If you’re thinking about turning your yearly charitable donations into a legacy, the first question you might consider is “how.” Two of the more common ways to create a charitable legacy are donor-advised funds and private foundations.
The right choice for you likely depends on what you’re hoping to achieve. Dan Harris, national director of philanthropic services at U.S. Bank, says he always starts by asking clients what their goals are. If a clear goal doesn’t emerge, he says looking at past donations is a good place to start. “You might ask yourself why you’re supporting specific organizations and not supporting others. You’ll recognize that some gifts might be more meaningful.”
Having a goal in mind can make a big difference as you determine whether a donor-advised fund or private foundation is better equipped to help you achieve it.
What is a donor-advised fund?
With donor-advised funds, you create a fund in partnership with an existing charity and then advise on the donations. Donor-advised funds have been the fastest growing type of charitable vehicle for more than a decade.
The first step in creating a donor-advised fund is to find a sponsor organization with which to partner. This must be a 501(c)(3) organization, which could be a community foundation, a university, or even a national charity created specifically to support donor-advised funds. Often, the sponsoring organization sets the rules for how money is donated. While donors can influence and advise on charitable investments, you won’t have the ultimate say.
“Some types of giving don’t work well with donor-advised funds,” Harris says. “For instance, if you want to create a scholarship program and you want complete control to decide on scholarship recipients.” Donor-advised funds don’t allow donors such control.

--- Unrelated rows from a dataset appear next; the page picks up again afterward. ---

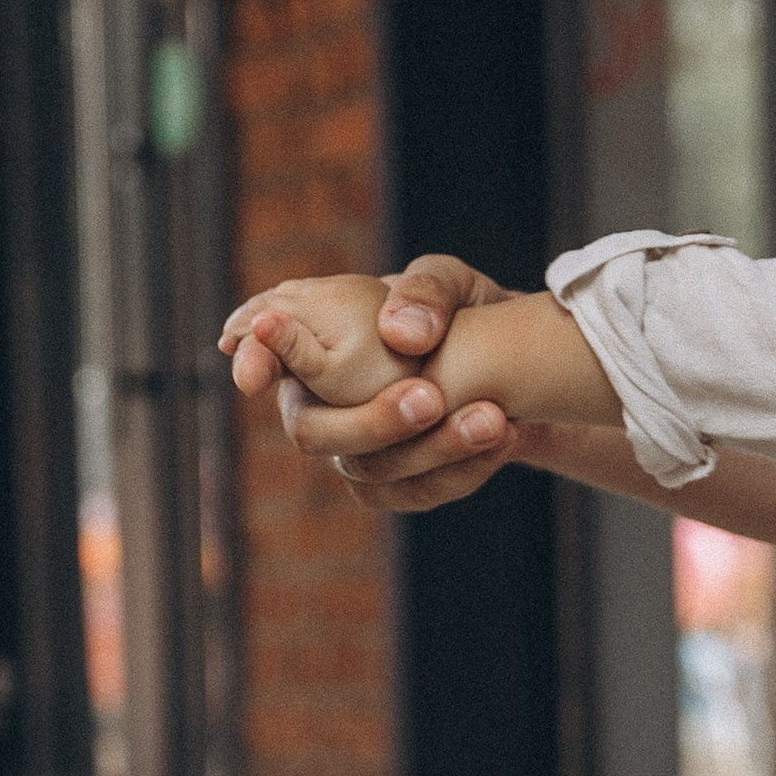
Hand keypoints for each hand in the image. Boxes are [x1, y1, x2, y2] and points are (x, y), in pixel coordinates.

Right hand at [236, 255, 522, 512]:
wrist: (520, 367)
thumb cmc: (464, 312)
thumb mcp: (452, 283)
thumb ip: (426, 290)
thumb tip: (400, 334)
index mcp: (317, 345)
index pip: (263, 355)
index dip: (256, 360)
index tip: (254, 372)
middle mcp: (323, 405)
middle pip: (313, 433)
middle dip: (371, 421)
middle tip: (432, 397)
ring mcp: (358, 451)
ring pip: (371, 471)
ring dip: (436, 449)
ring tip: (494, 418)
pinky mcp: (400, 484)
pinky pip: (418, 493)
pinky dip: (464, 470)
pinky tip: (507, 435)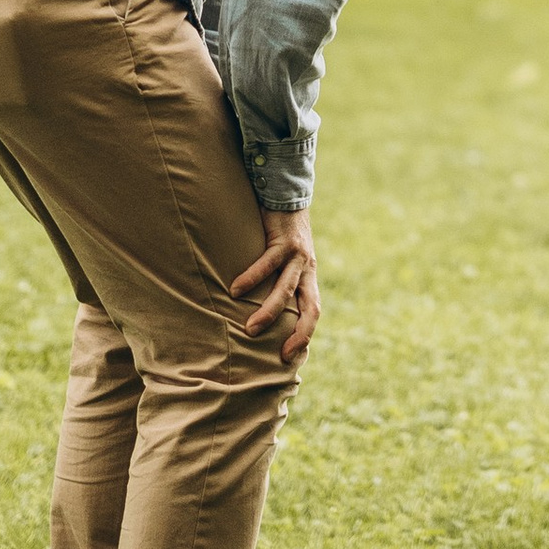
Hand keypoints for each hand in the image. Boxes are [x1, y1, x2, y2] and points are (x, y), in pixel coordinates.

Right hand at [232, 209, 319, 359]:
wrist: (287, 193)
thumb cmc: (280, 233)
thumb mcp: (286, 260)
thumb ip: (279, 280)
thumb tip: (261, 310)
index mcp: (308, 276)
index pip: (313, 310)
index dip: (305, 334)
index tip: (289, 355)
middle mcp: (307, 268)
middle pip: (309, 306)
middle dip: (297, 332)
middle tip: (279, 354)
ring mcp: (298, 254)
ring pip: (286, 289)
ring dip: (268, 311)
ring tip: (250, 329)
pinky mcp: (284, 240)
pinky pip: (268, 263)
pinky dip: (252, 278)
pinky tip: (235, 289)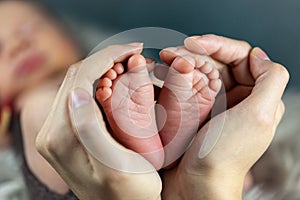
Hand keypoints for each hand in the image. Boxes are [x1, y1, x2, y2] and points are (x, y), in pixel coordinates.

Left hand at [36, 43, 161, 199]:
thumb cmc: (129, 194)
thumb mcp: (115, 167)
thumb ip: (89, 131)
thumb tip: (75, 93)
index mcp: (62, 137)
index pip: (81, 79)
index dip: (108, 57)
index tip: (134, 49)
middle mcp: (52, 131)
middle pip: (77, 77)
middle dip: (107, 58)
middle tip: (135, 54)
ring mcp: (58, 130)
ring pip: (79, 83)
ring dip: (104, 68)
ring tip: (130, 64)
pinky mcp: (67, 131)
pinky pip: (81, 95)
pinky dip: (100, 81)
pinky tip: (118, 80)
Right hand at [160, 35, 288, 198]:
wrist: (197, 183)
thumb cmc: (225, 154)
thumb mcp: (260, 116)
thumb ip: (271, 79)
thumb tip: (257, 55)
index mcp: (257, 96)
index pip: (241, 56)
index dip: (218, 45)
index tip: (194, 43)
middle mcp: (238, 97)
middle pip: (217, 61)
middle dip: (194, 52)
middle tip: (171, 51)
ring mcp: (216, 103)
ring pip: (200, 70)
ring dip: (182, 61)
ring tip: (164, 59)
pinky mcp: (197, 110)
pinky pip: (188, 85)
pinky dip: (176, 76)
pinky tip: (164, 73)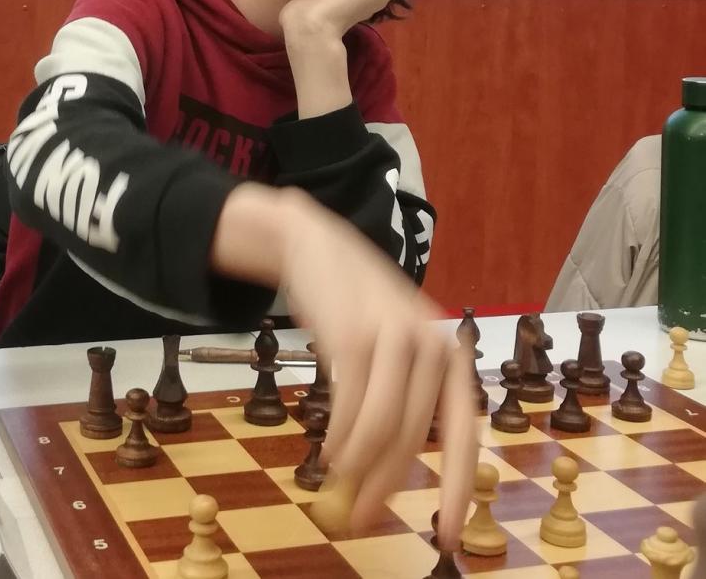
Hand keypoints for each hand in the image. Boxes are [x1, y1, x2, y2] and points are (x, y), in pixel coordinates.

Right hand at [212, 184, 475, 549]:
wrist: (317, 246)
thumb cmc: (356, 303)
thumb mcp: (395, 341)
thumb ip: (404, 393)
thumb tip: (393, 469)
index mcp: (449, 353)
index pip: (463, 433)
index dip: (459, 488)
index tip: (450, 535)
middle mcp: (431, 346)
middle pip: (414, 438)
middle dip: (387, 487)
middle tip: (364, 521)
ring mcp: (394, 339)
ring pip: (382, 429)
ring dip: (359, 470)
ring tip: (342, 493)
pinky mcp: (354, 337)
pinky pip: (351, 408)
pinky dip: (341, 442)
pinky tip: (330, 456)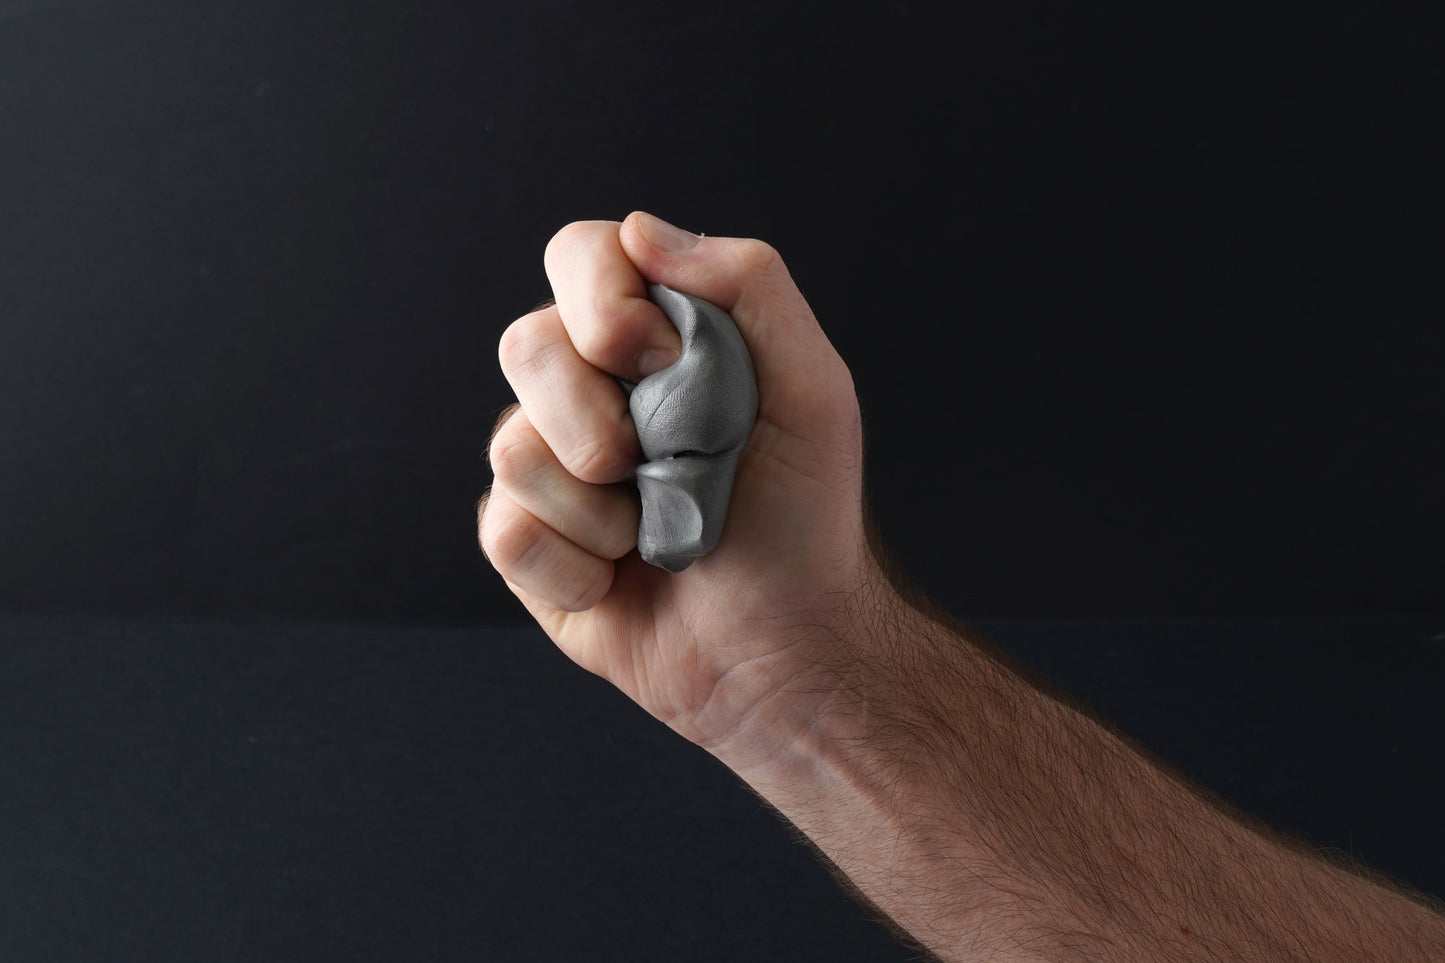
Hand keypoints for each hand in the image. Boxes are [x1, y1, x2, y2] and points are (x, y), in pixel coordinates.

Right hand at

On the other hand, you don’t need to file tax forms every year. The sponsoring charity’s tax paperwork will cover your donation and generally doesn’t provide details on how your money is spent. If you want to keep your giving private, this can be a positive. Additionally, the paperwork required to start a donor-advised fund is less time consuming (and less expensive) than for a private foundation.
What is a private foundation?
Private foundations are independent legal entities that allow donors more control but require more work (and money) to create. Generally, the donor sits down with an attorney to describe the organization’s goal. From there, the attorney drafts documents and files them with the IRS. Next, the donor funds the foundation. Lastly, the foundation begins investing and making grants.
Private foundations can also partner with donor-advised funds, so it’s not always an either/or type of situation.
Weighing your choice
When clients come to Harris with their intentions, he likes to start by exploring their giving style as well as their philanthropic objectives. Some families’ objectives may be very well served through a donor-advised fund, while for others, a private foundation may be a much better strategy.
Donor-advised funds are simple and very easy to set up. They have relatively few rules, are inexpensive, and allow most donors to accomplish their goals. In contrast, private foundations take more time and expense to create, and they come with a variety of requirements such as creating a formal board of directors, holding meetings, tracking investments, making grants, and filing an annual tax return.
But the formality of a private foundation may be very attractive for some families, Harris says, and help them accomplish other goals. A family foundation may help to pass on a tradition of charitable giving through the generations, to share philanthropic values, and to keep a family together even as the generations spread across the country or the globe. Family foundations are often established to exist in perpetuity, which can create a legacy to honor the ideals of the donors.
In addition to what you hope to achieve, you may want to consider the tax implications. Both donor-advised funds and private foundations offer tax deductions, but the significance of these deductions varies. Harris points out that, generally speaking, these benefits are not the deciding factor for donors.